Wednesday, 27 February 2008

Victoria, the Surveillance State

Some of this information has been provided to me via a couple of sources, and is not widely known.

The State Government of Victoria funds, administers, and oversees a sizeable portion of the state’s ‘services’, from hospitals to housing. These welfare state services are spread across a number of Ministerial portfolios, as well as a number of ‘Departments’. As much as the libertarians may complain about it, when things go wrong in Australia, the locals tend to expect the relevant government to do something about it.

In addition to those services directly overseen by the State Government, we also have the so-called Non Government Agencies (NGAs), who are private firms to whom state services are outsourced and sub-contracted. This takes place by way of a competitive tendering process and much red tape, though I suspect some of the state’s more ardent capitalists might question precisely how ‘competitive’ the whole process is. In welfare-related industries, the NGAs in Victoria are auspiced almost entirely by one Christian church/religious group or another. The services themselves are secular, but the infrastructure and so forth are provided by the agency and funded by the Government. The same agencies will often have a fundraising component or some other means of diverting cash into less secular activities.

In short, this means that there are hundreds of thousands of Victorians who will come into these services, in one capacity or another. Not unreasonably, we might expect each particular industry to maintain a database for a range of purposes – to facilitate better ‘service delivery’, communicate, for legal reasons, etc. After all, in Victoria we have legislation governing the privacy of individual’s personal information, and the limits to which such information can be used.

What is less reasonable is that there should be a centralised point at which all this information converges.
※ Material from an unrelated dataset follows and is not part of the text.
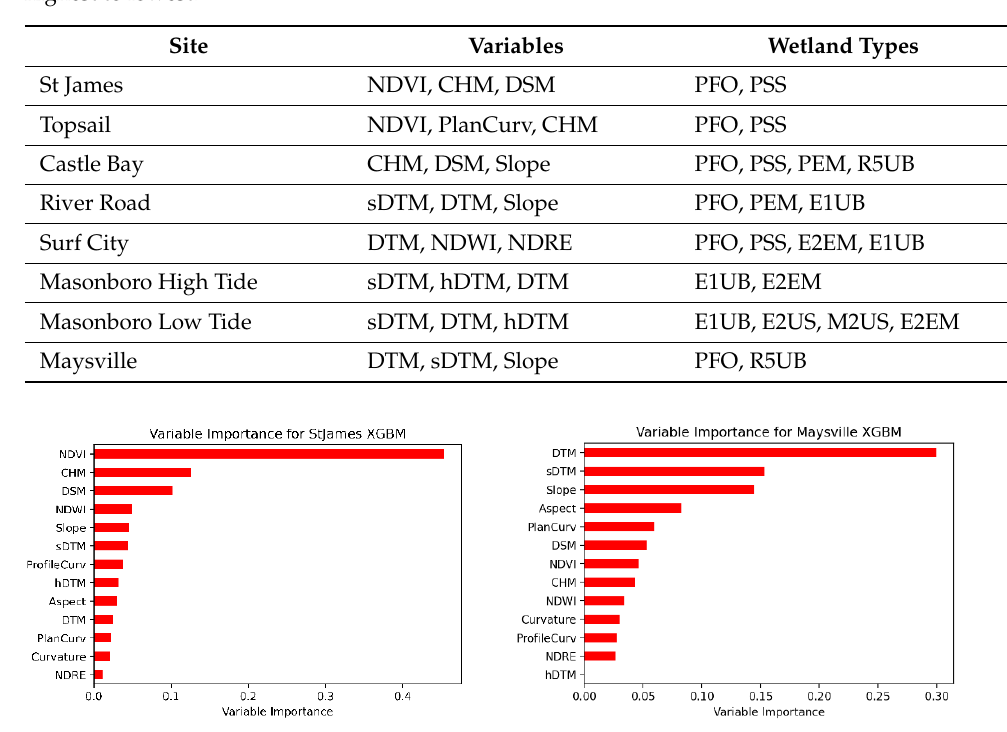
tree, with RGB color values. The blue pixels represent the CHM raster layer, the green layer represents DTM, and the red raster layer represents the NDVI values of the AOI. In Figure 5, the variable importance indicates that NDVI is the highest determinant for the St. James site. The graph on the right is the graphical representation of the XGBM classification map for the St. James site, where the green pixels represent wetlands, and the brown pixels represent non-wetlands.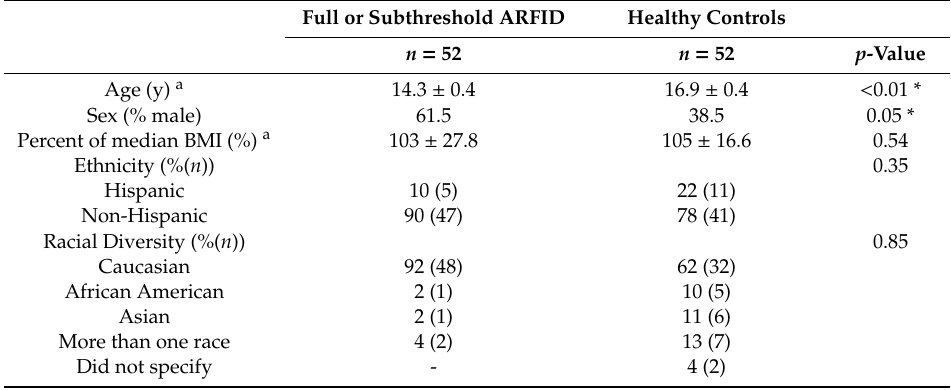
Table 1. Clinical characteristics of participants with full or subthreshold avoidant / restrictive food intake disorder (ARFID) and healthy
Such a point has been constructed in the form of a computer program, known variously as CRIS or CRISP (as well as a couple of other acronymic monikers). This program was commissioned by the Victorian Government some years ago, and built by a private programming firm. My information now tells me that the Government has since bought out the program, owns it outright, and intends to market and sell it to other states and countries.

My understanding is that, functionally speaking, the above computer program was a turd. The Government spent ever-increasing amounts of cash to salvage the project, running up a bill that is somewhere in the order of $53 million.

The software itself applies to a range of Government programs, such as housing, disability services, youth justice, child protection, and the various NGA appendages attached to these services.

Now, a NGA worker cannot read the file of a housing worker, who in turn cannot read the file of a youth justice worker, even though each uses the same program, and may be dealing with the same individual. We can safely conclude that this program has nothing to do with improving communication or information sharing.

Secondly, the program is functionally inferior to its predecessors – slower, more prone to bugs, and tends to significantly increase the administrative burden of workers. The implementation of this program therefore must have nothing to do with ‘efficiency’, unless it was designed by half-wits.

The only reasons that I can see for foisting this software onto thousands of workers, and, by extension, hundreds of thousands of members of the public (as the software does not merely take details for individuals, but also for their associates) are firstly, that this information is siphoned back to the central branch of these Government agencies. In effect, a massive database has been created, including information about hundreds of thousands of Victorians. Given the ‘welfare’ orientation of most of these agencies, one can readily appreciate that much of the information is sensitive in nature. What does the Government intend to do with all this information? – I have no idea.

The second reason is much more entrepreneurial. I’m told that the program will be marketed and sold to other states (and possibly countries) on the basis of its promised ‘efficiencies’.

In the meantime, tens of millions of Victorian dollars have been blown on a useless piece of software, whose only virtue is being able to keep masses of people under a kind of surveillance. As I wrote earlier, few know of this nasty piece of work, possibly because the Vic Government is among the country’s more secretive. Who knows, this may even unite libertarians and Foucauldians or, more likely, it will simply allow the screws of Governmental control to turn a little tighter.

So spread the word, comrades, and do anything you can to fight this little tyranny, though it be of a petty, and bureaucratic form.